Doesn't it seem like the more things change, the more they stay the same?
Over 2 months ago it seemed like the national healthcare reform debate in Congress was nearing a conclusion, but here we are 2 days before Christmas and the Senate still has not voted on this issue.
Of course, the Senate bill now under discussion bears but limited resemblance to the collection of proposals that existed 10 weeks ago.
One constant is the vehement delaying tactics being employed by the 'Party of 'No', which is embarked on a scorched earth policy designed to obstruct, delay, water down and hopefully kill any measure that comes to vote.
And, if that doesn't work, expect more misinformation/scare campaigns backed by big money, phony 'Tea Parties' and election tactics to match.
For one party to opt for non-participation, then claim not having their views heard and considered is ludicrous!
Last time I witnessed such behavior probably dates back to elementary school, maybe kindergarten.
That our Congress has come to this type of spiteful dysfunction is a real pity, but the seeds of this type of conduct have been evident for a while.
Just look at how the current administration contrasts with the previous one.
The 'W' White House years in office never advocated anything approaching a 'big tent' philosophy.
Quite the contrary, W pursued his own agenda and R ideological dogmas from the very beginning.
And the D's gave him the benefit of the doubt, much to their later chagrin.
It was only after 6 years of W's damage had been done that the D's regained a majority in Congress.
And, two years after that when Obama was elected with an ambitious agenda and an inclusive, 'big tent' approach to governing.
That is an admirable goal, but also inherently difficult to achieve.
The R's have exploited this by essentially boycotting it and substituting a militant form of obstructionism, in hopes of political gain.
The public's prolonged exposure to the congressional 'sausage-making' around healthcare reform has managed to tarnish its original beneficial objectives.
Instead, what could have been an enlightened national discussion about a very important issue has been deliberately turned into a protracted ugly squabble, with an outcome not likely to not satisfy anyone.
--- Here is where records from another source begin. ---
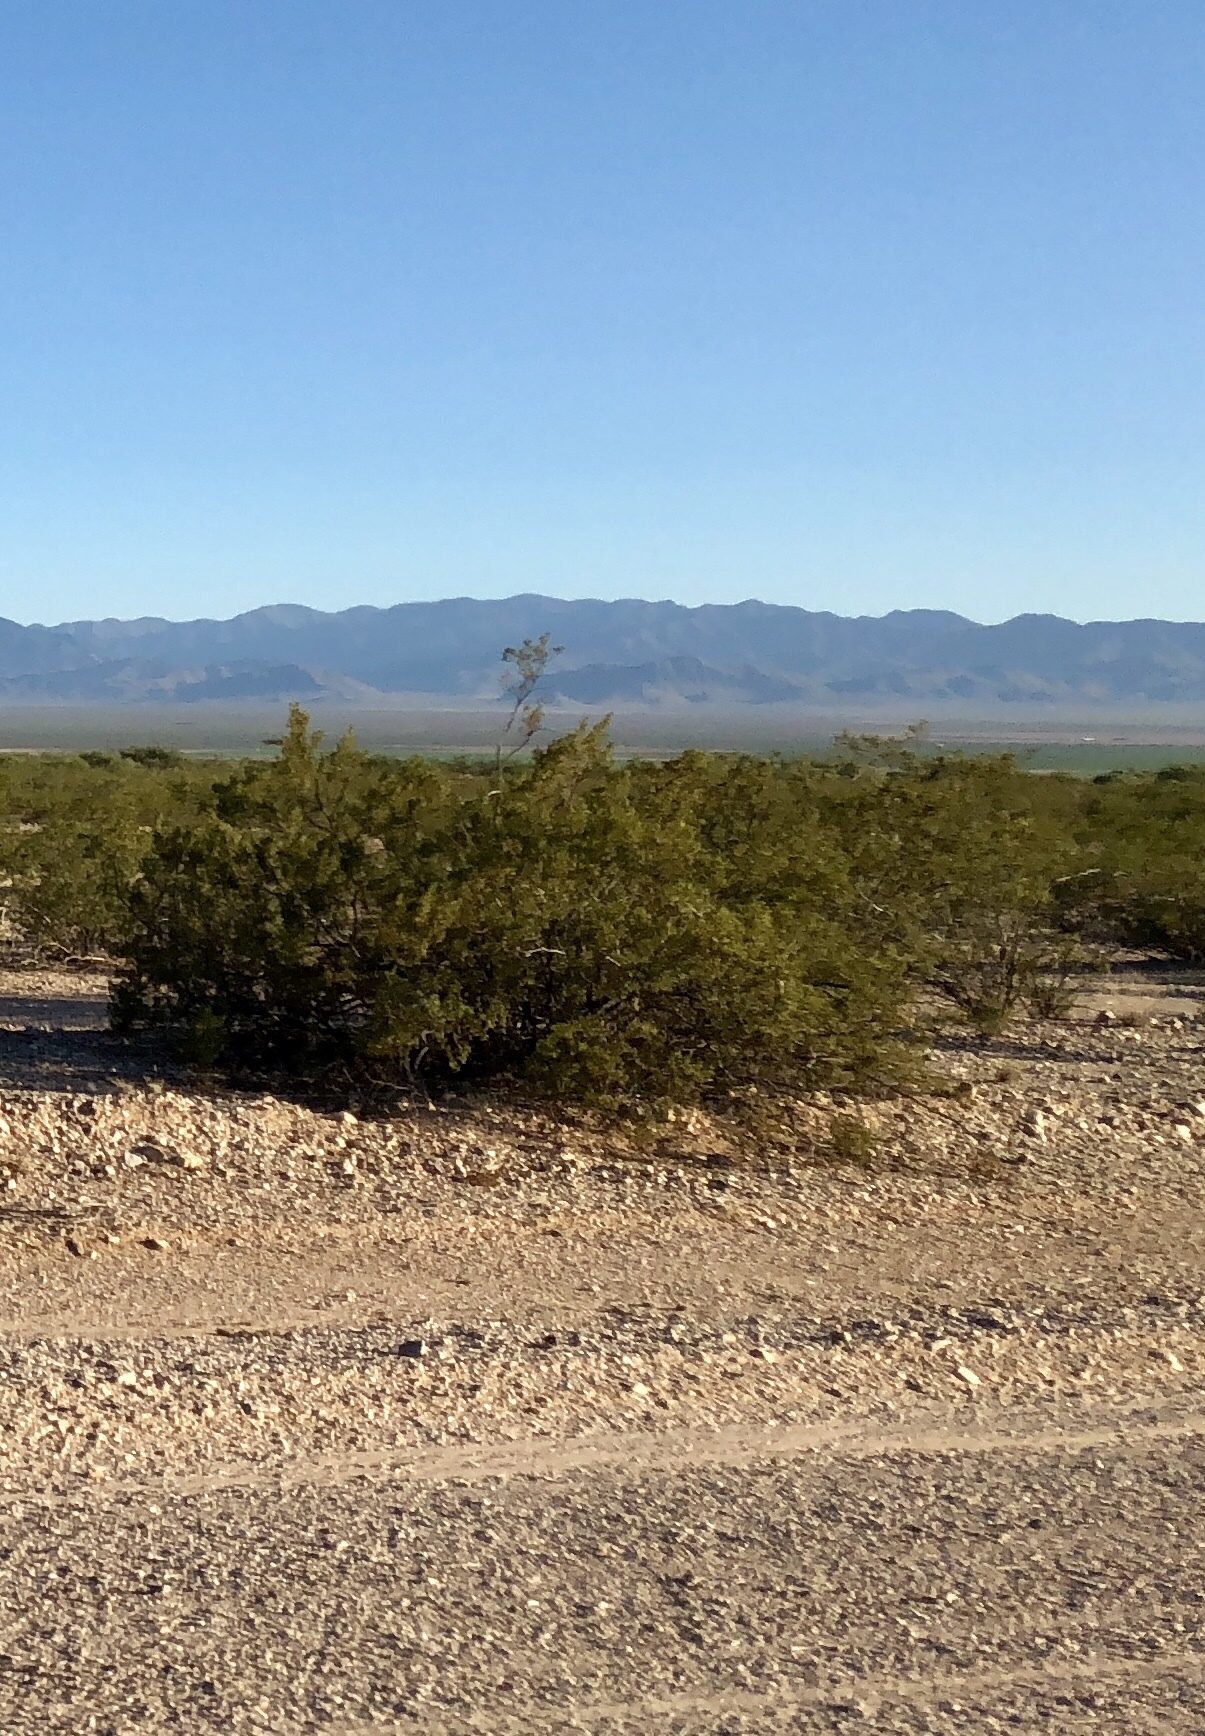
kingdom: Plantae
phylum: Tracheophyta
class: Magnoliopsida
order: Zygophyllales
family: Zygophyllaceae
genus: Larrea
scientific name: Larrea tridentata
We may be on the verge of seeing this debate turn into a debacle, which would be most regrettable - especially after 60-plus unproductive years of failure to significantly improve healthcare in the country.
Unfortunately, the 'big tent' envisioned is instead being used as a 'big top' to house a circus with several unfunny clowns competing to be the Ringmaster!
Maybe it has always been this way, but this time it's just more visible.
Democracy isn't always pretty to watch, but militant, mean-spirited obstructionism is really ugly, and demeans the public as well as the spirit of our Constitution.
I hope the art of compromise with civility can be restored, but that kind of reform might be even more difficult, unless, we -the public- demand it with our voices and votes!
Winston Churchill once said he admired the Americans because they always get things right... after they have tried everything else!